Protesta allevatori: tavolo tecnico con assessori e organizzazioni di categoria

0
31

Da sempre considerata dalla politica la cenerentola del comparto agricolo, la zootecnia siciliana potrà contare adesso su una interlocuzione attenta e costante da parte del governo Musumeci.

In Giunta sta per essere approvata una delibera che prevede l’istituzione di un Tavolo tecnico che vedrà insieme tutte le organizzazioni di categoria degli allevatori e gli assessori dell’Agricoltura, della Salute e i dirigenti dei rispettivi dipartimenti. Non solo di prezzo del latte si è parlato nell’incontro organizzato a Palazzo d’Orleans dal presidente della Regione Nello Musumeci, alla presenza degli assessori all’Agricoltura Edy Bandiera e alla Salute Ruggero Razza e con i rispettivi dirigenti generali Carmelo Frittitta e Maria Letizia Di Liberti.

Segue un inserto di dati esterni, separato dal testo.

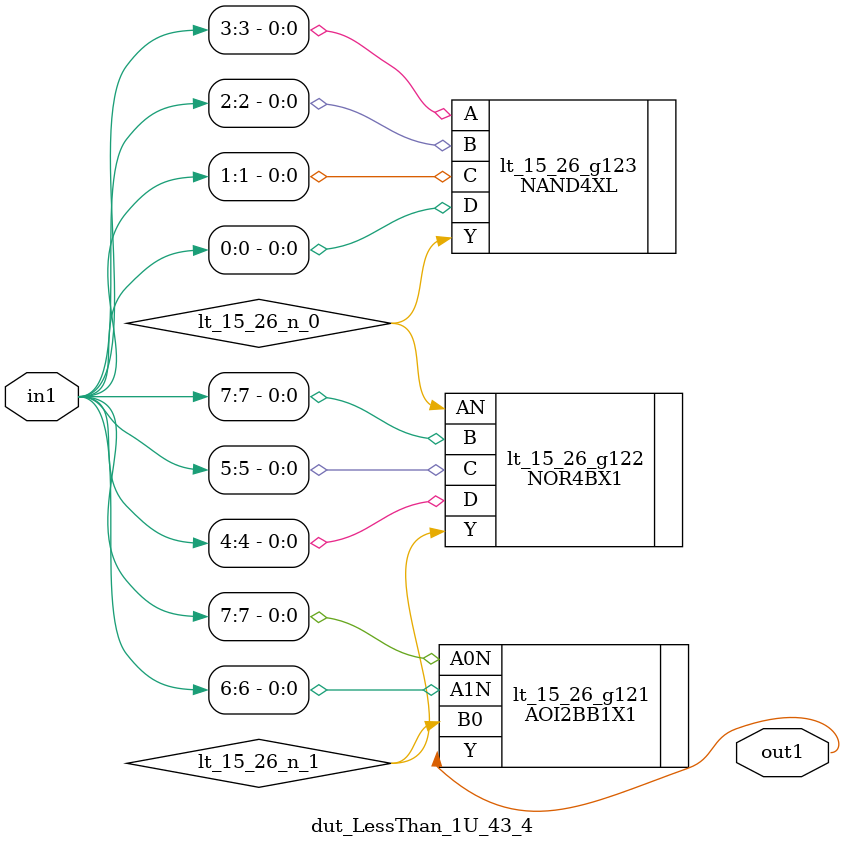
<source format=v>
`timescale 1ps / 1ps


module dut_LessThan_1U_43_4(in1, out1);
  input [7:0] in1;
  output out1;
  wire [7:0] in1;
  wire out1;
  wire lt_15_26_n_0, lt_15_26_n_1;
  AOI2BB1X1 lt_15_26_g121(.A0N (in1[7]), .A1N (in1[6]), .B0
       (lt_15_26_n_1), .Y (out1));
  NOR4BX1 lt_15_26_g122(.AN (lt_15_26_n_0), .B (in1[7]), .C (in1[5]),
       .D (in1[4]), .Y (lt_15_26_n_1));
  NAND4XL lt_15_26_g123(.A (in1[3]), .B (in1[2]), .C (in1[1]), .D
       (in1[0]), .Y (lt_15_26_n_0));
endmodule



</source>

I rappresentanti di Cia, Coldiretti, Confagricoltura, Copagri, l’Unione allevatori siciliani e Associazione italiana allevatori hanno avuto la possibilità di mettere in risalto tutte le criticità di un settore che, oggi più che mai, è messo a dura prova da una concorrenza straniera che gode, tra le altre cose, di benefici fiscali che hanno un effetto devastante per le produzioni siciliane: basti pensare che la tassazione in Romania è del 7 per cento, mentre in Italia raggiunge il 67 per cento.

“E’ stato un confronto positivo, abbiamo ricevuto rassicurazioni e piena disponibilità da parte della Regione sui temi da noi sollevati. Ora aspettiamo che alle parole si passi ai fatti”. Lo ha detto Salvatore Nasello, vicepresidente della Cia Sicilia Occidentale dopo l’incontro convocato proprio da Musumeci visto il dilagare della protesta di pastori e allevatori.

Nasello – in rappresentanza del comparto zootecnico della Cia Sicilia – ha portato sul tavolo i principali problemi sollevati dall’organizzazione nelle ultime settimane. A cominciare dalla richiesta di istituire un tavolo tecnico permanente tra Regione e associazioni di categoria per affrontare le principali emergenze, come lo sblocco dei bandi per le indennità compensative e per il biologico.

“Musumeci – ha detto Nasello – ha accolto la nostra richiesta di un confronto continuo con gli assessorati all’Agricoltura e alla Sanità e ci ha garantito ulteriori sforzi per salvaguardare non solo latte e carne ma anche tutta la produzione agricola siciliana. Ci ha promesso che il bando per la misura 4.1, a sostegno degli investimenti in azienda, sarà più snello e rivolto soprattutto alle piccole imprese che fino ad ora erano rimaste escluse, confermando il tetto di 500 mila euro a progetto. Ci ha anche prospettato un nuovo bando per le misure a superficie, che sblocchi le indennità compensative. Restiamo però col fiato sospeso sul comparto biologico. Abbiamo anche chiesto maggiore tutela contro la concorrenza sleale che affossa le nostre produzioni e maggiore attenzione sulla piaga della massiccia e incontrollata diffusione dei suidi che, oltre ai danni arrecati alle coltivazioni, sono un pericolo sanitario per i nostri capi di bestiame. E’ importante intervenire su questo problema anche a tutela della salute dei consumatori”.

“Registriamo con favore – aggiunge Antonino Cossentino, presidente della Cia Sicilia Occidentale – il fatto che i vertici regionali ci abbiano aperto le porte dopo la nostra richiesta di un confronto sui principali problemi che stanno affliggendo migliaia di piccole e medie imprese agricole dell’isola. Speriamo che possa nascere subito un percorso concreto di soluzioni: mancano poco meno di due anni alla chiusura del Piano di sviluppo rurale e non sono molte le risorse a disposizione. Risorse che bisogna spendere invertendo la rotta che si è tenuta fino ad ora che si è lasciata dietro una scia di malcontento”.